PROVIDED RECORDS Start Marker
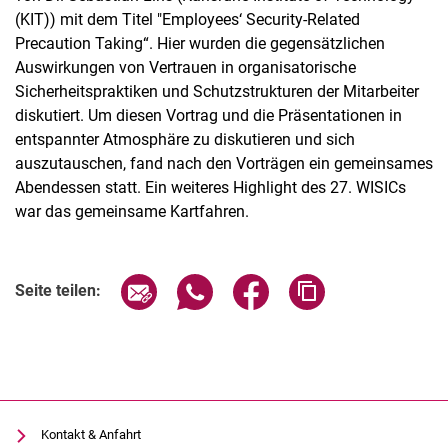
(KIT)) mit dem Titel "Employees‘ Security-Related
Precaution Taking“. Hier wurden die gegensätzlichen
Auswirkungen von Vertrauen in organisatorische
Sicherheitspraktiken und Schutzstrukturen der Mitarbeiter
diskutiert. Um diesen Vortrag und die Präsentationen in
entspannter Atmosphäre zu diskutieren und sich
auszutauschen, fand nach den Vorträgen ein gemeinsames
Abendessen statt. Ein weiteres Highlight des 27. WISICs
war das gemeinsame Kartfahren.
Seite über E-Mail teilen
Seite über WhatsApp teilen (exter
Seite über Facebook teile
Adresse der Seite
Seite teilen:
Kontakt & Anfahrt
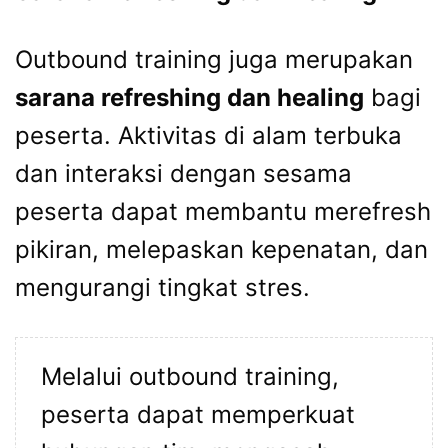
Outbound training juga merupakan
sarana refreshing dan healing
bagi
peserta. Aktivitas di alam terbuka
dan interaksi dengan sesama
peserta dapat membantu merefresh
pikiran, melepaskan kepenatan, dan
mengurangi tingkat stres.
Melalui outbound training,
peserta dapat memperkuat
PROVIDED RECORDS End Marker
PROVIDED RECORDS Start Marker
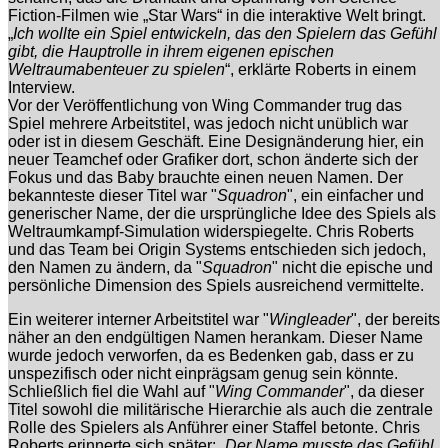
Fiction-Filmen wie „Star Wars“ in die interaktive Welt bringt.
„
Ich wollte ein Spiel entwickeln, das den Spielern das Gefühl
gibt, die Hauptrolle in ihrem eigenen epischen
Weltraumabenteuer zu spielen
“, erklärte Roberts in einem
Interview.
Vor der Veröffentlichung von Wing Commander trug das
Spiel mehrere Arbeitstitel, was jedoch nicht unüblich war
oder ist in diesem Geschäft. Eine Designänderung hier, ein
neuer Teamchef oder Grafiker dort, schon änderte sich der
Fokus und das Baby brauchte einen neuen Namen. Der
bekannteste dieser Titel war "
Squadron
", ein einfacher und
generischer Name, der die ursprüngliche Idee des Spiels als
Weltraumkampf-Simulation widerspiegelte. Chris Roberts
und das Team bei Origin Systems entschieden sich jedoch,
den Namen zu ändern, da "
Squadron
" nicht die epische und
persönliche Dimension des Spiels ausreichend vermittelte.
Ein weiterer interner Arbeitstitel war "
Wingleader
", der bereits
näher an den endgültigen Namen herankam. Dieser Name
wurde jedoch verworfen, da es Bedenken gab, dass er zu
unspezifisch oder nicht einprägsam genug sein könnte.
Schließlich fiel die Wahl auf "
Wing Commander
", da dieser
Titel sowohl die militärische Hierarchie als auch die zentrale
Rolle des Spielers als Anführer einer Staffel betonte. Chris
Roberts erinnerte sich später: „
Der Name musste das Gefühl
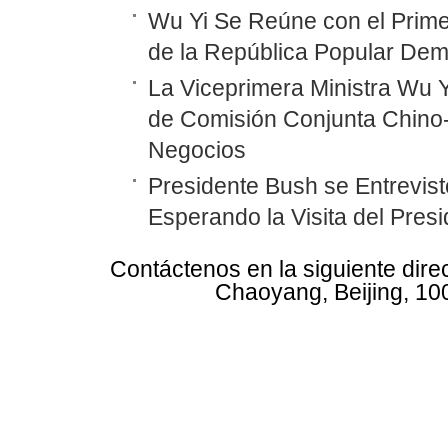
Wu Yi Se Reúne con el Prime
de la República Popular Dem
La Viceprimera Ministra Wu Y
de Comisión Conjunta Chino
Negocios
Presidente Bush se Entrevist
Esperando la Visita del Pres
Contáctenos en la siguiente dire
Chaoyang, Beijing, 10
PROVIDED RECORDS End Marker
PROVIDED RECORDS Start Marker
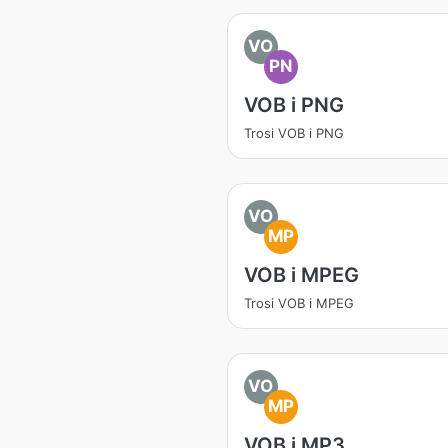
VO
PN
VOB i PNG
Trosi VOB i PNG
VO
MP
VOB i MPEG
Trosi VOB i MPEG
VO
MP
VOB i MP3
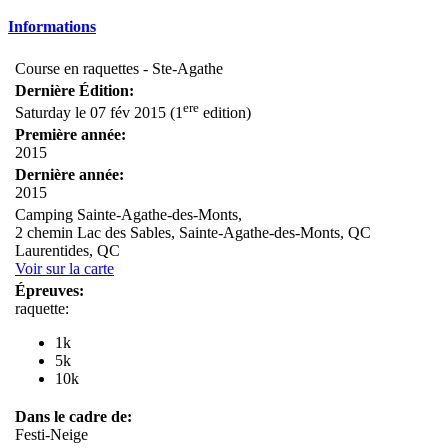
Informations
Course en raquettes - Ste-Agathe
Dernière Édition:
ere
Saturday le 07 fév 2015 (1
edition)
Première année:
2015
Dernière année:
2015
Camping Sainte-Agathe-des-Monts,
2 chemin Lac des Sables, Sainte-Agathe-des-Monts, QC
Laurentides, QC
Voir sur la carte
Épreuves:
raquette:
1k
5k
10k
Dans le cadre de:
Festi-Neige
PROVIDED RECORDS End Marker
WHAT THE TASK REQUIRES: The only reply wanted is the number of lines in the records above containing the word "Seite".

EXERCISE RESULT: 5